Research & Development

Nuclear Fusion / MIT Spinoff Raises $1.8 Billion From ‘Largest Ever’ Private Investment In Industry

By David Dalton
3 December 2021

MIT Spinoff Raises $1.8 Billion From ‘Largest Ever’ Private Investment In Industry
The funding includes capital to build, commission, and operate Sparc, the world’s first ‘commercially relevant’ net energy fusion machine. Courtesy CFS.
Commonwealth Fusion Systems, a Massachusetts-based nuclear fusion startup, has raised more than $1.8bn in the largest private investment ever in the industry.

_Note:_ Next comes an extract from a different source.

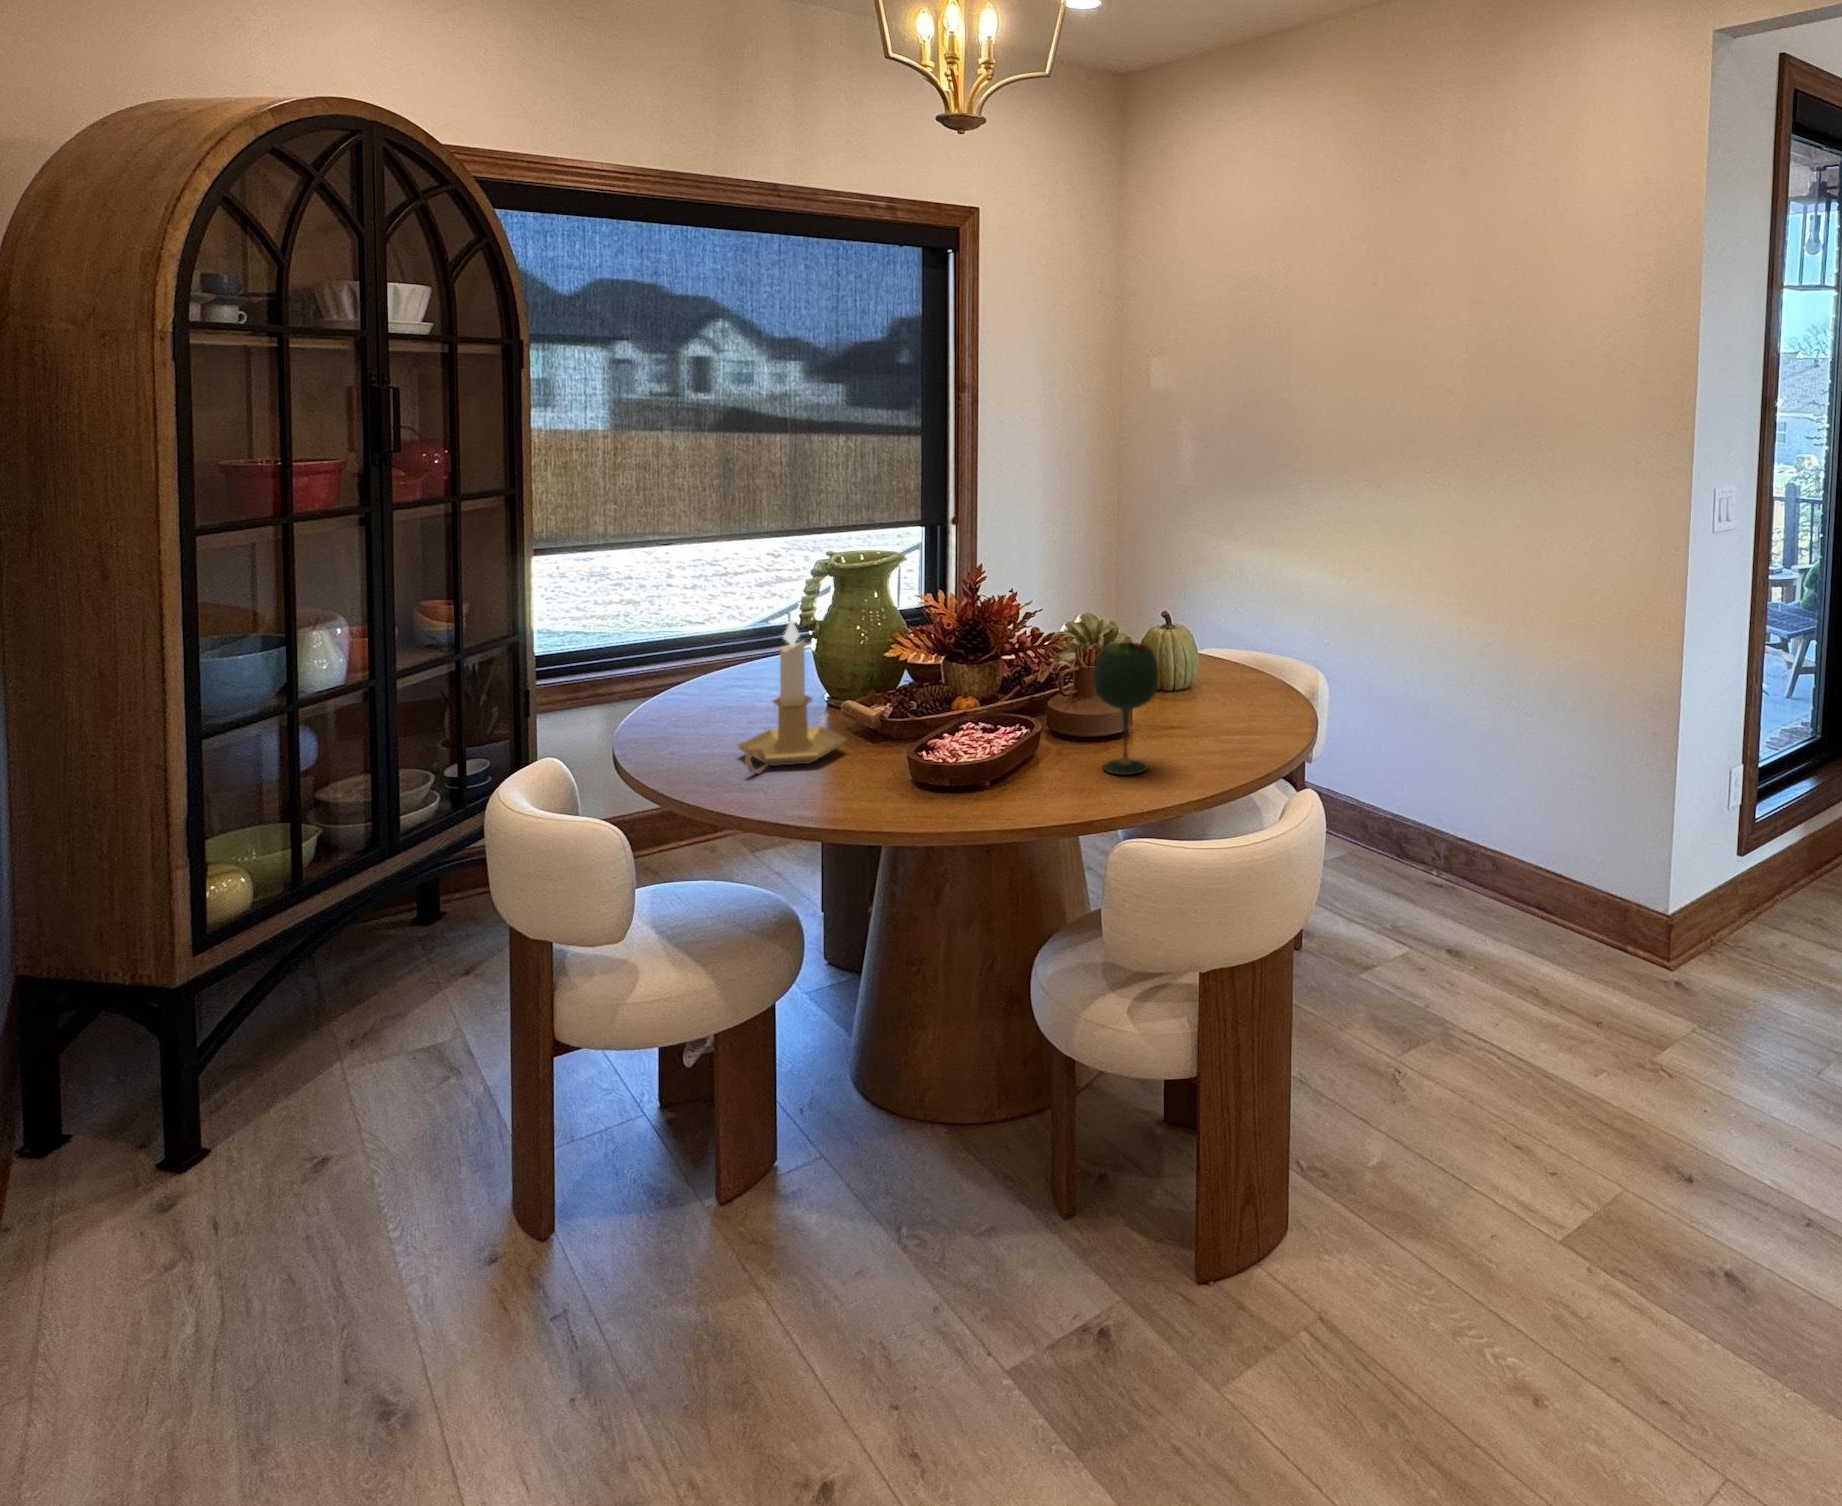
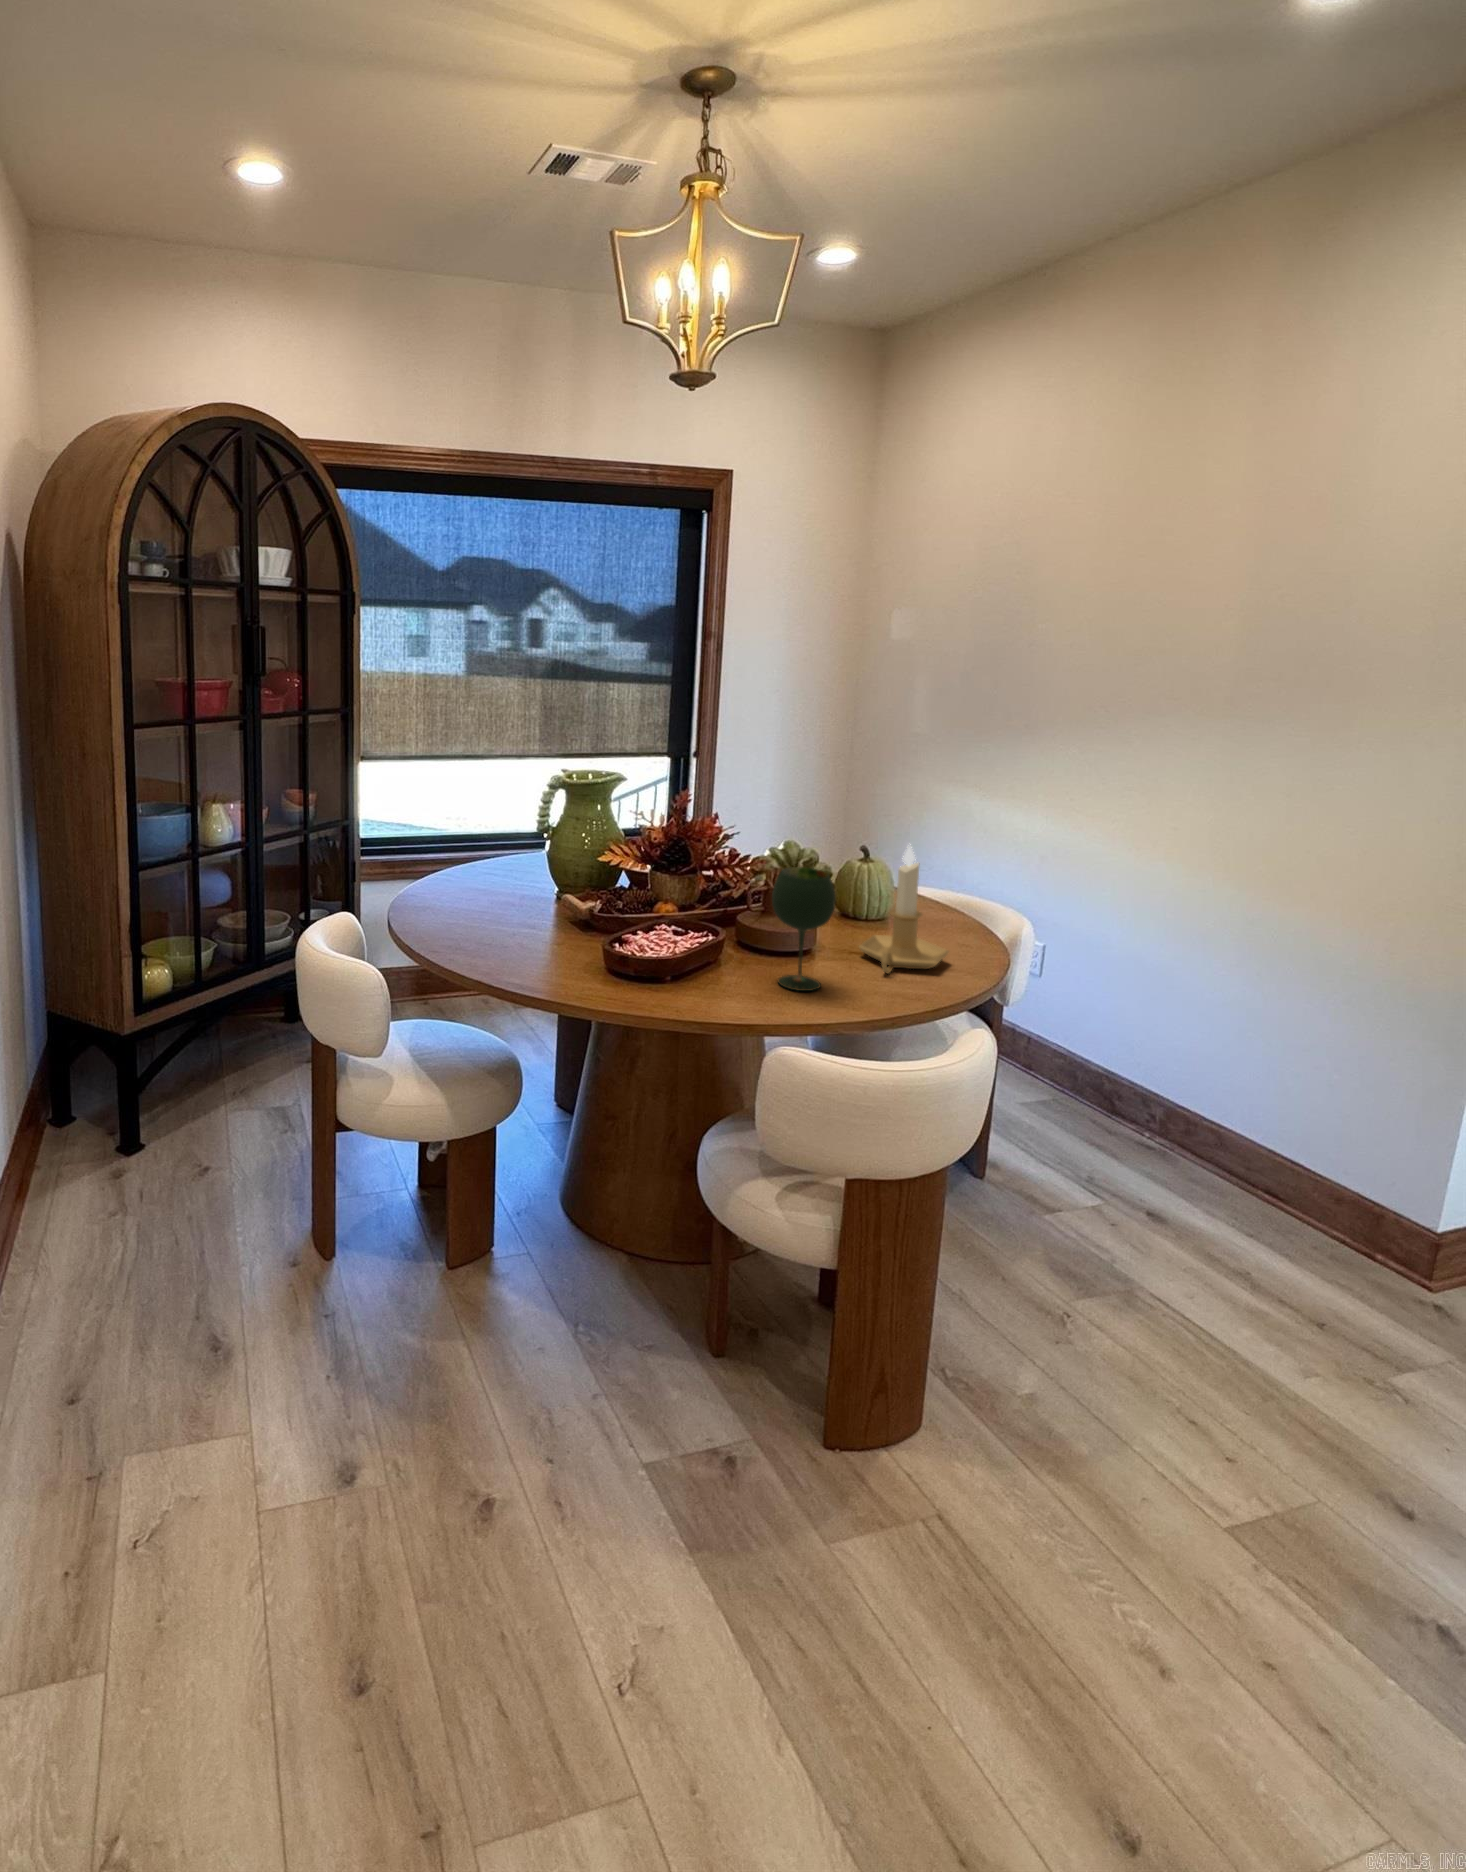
candlestick: present [739,620,846,774] -> present [859,846,949,973]

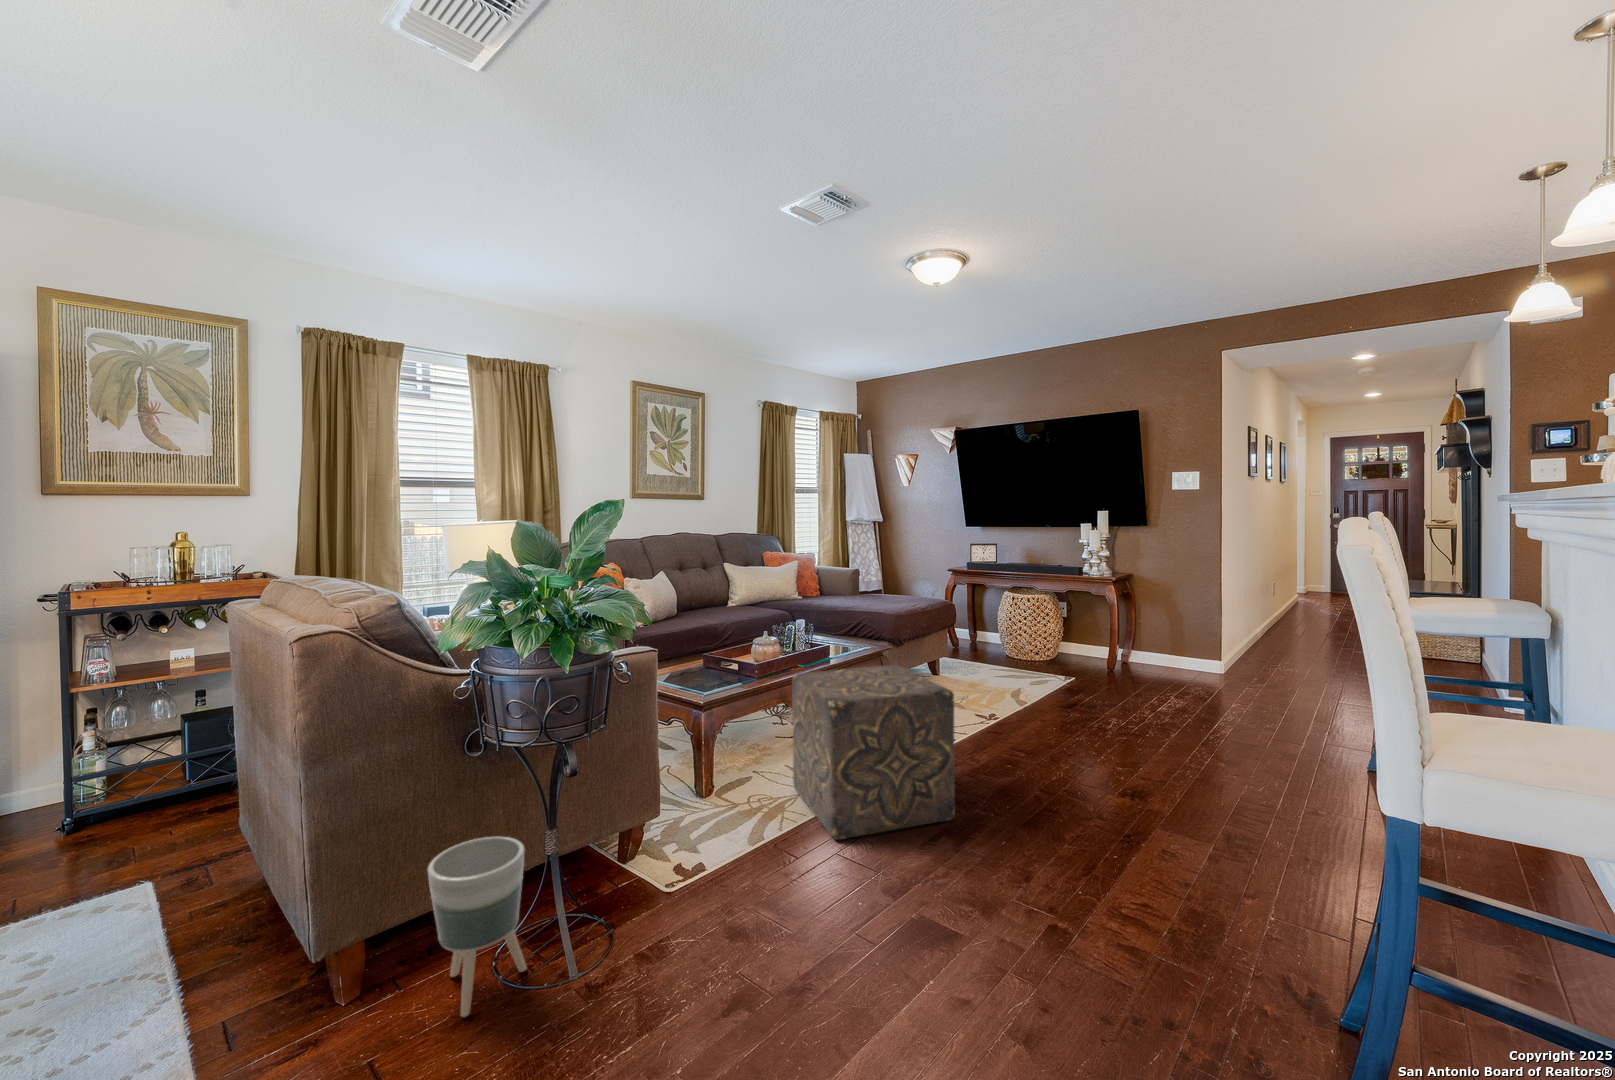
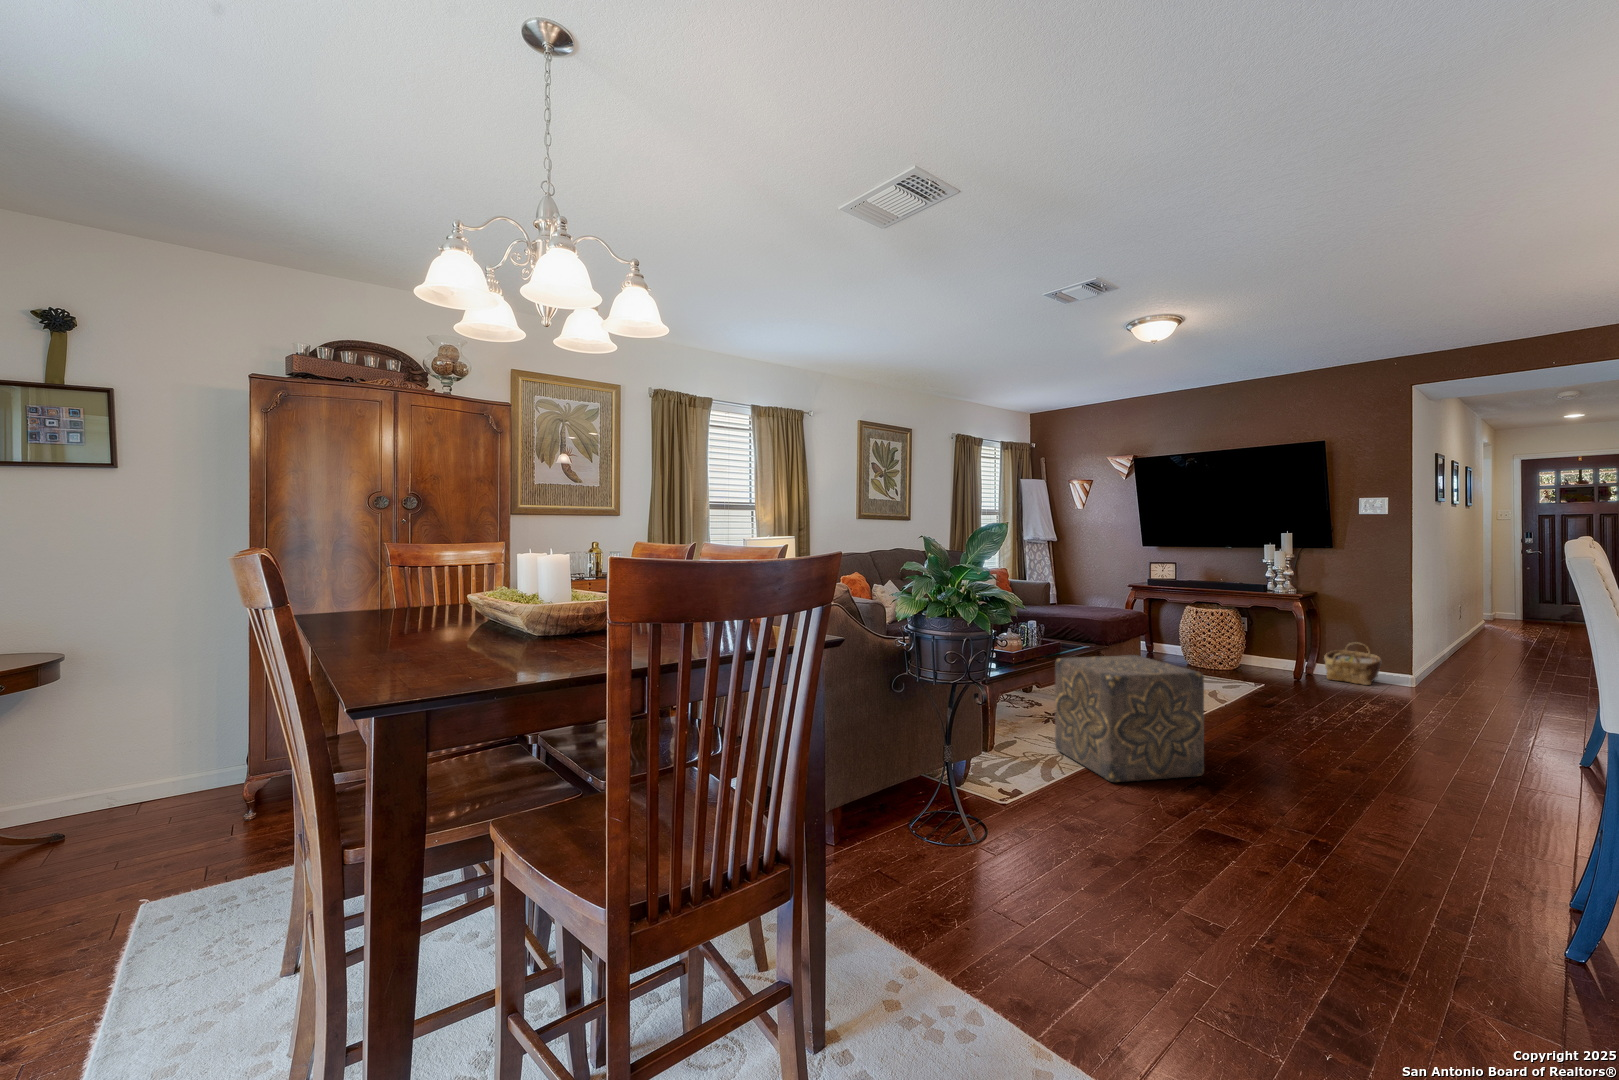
woven basket: none [1136,627,1190,674] -> present [1324,643,1381,685]
planter: present [428,836,526,1017] -> none [885,745,943,854]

Investors in the latest funding round include Microsoft co-founder Bill Gates and George Soros via his Soros Fund Management, the Wall Street Journal reported.

Other investors in the company’s most recent funding round include Google, Silicon Valley venture-capital firm DFJ Growth and Salesforce chief executive officer Marc Benioff’s TIME Ventures.

CFS has raised more than $2bn in funding since it was founded in 2018.

It said the latest round of funding includes capital to build, commission, and operate Sparc, the world’s first “commercially relevant” net energy fusion machine. In addition, it will enable the company to begin work on Arc, the first commercial fusion power plant. This work will include developing support technologies, advancing the design, identifying the site, and finding partners and customers for the plant.

The company is collaborating with the Massachusetts Institute of Technology, to use decades of research combined with new high-temperature superconducting (HTS) magnet technology.

CFS said HTS magnets will enable compact fusion power plants that can be constructed faster and at lower cost.

In 2020 CFS published a series of peer-reviewed publications in the Journal of Plasma Physics that verified Sparc will achieve net energy from fusion.

Net energy means the plasma generates more fusion power than used to start and sustain the process, the requirement for a fusion power plant. Sparc is planned to be the first compact fusion system capable of delivering net energy gain, generating 50 MW from a 25 MW input.

Earlier this year CFS, which is a spinoff from MIT, started construction at MIT of the Sparc building, a manufacturing facility and company headquarters.

The company is aiming for Sparc to produce commercially relevant net energy from fusion by 2025 with the first Arc fusion plant completed in the early 2030s.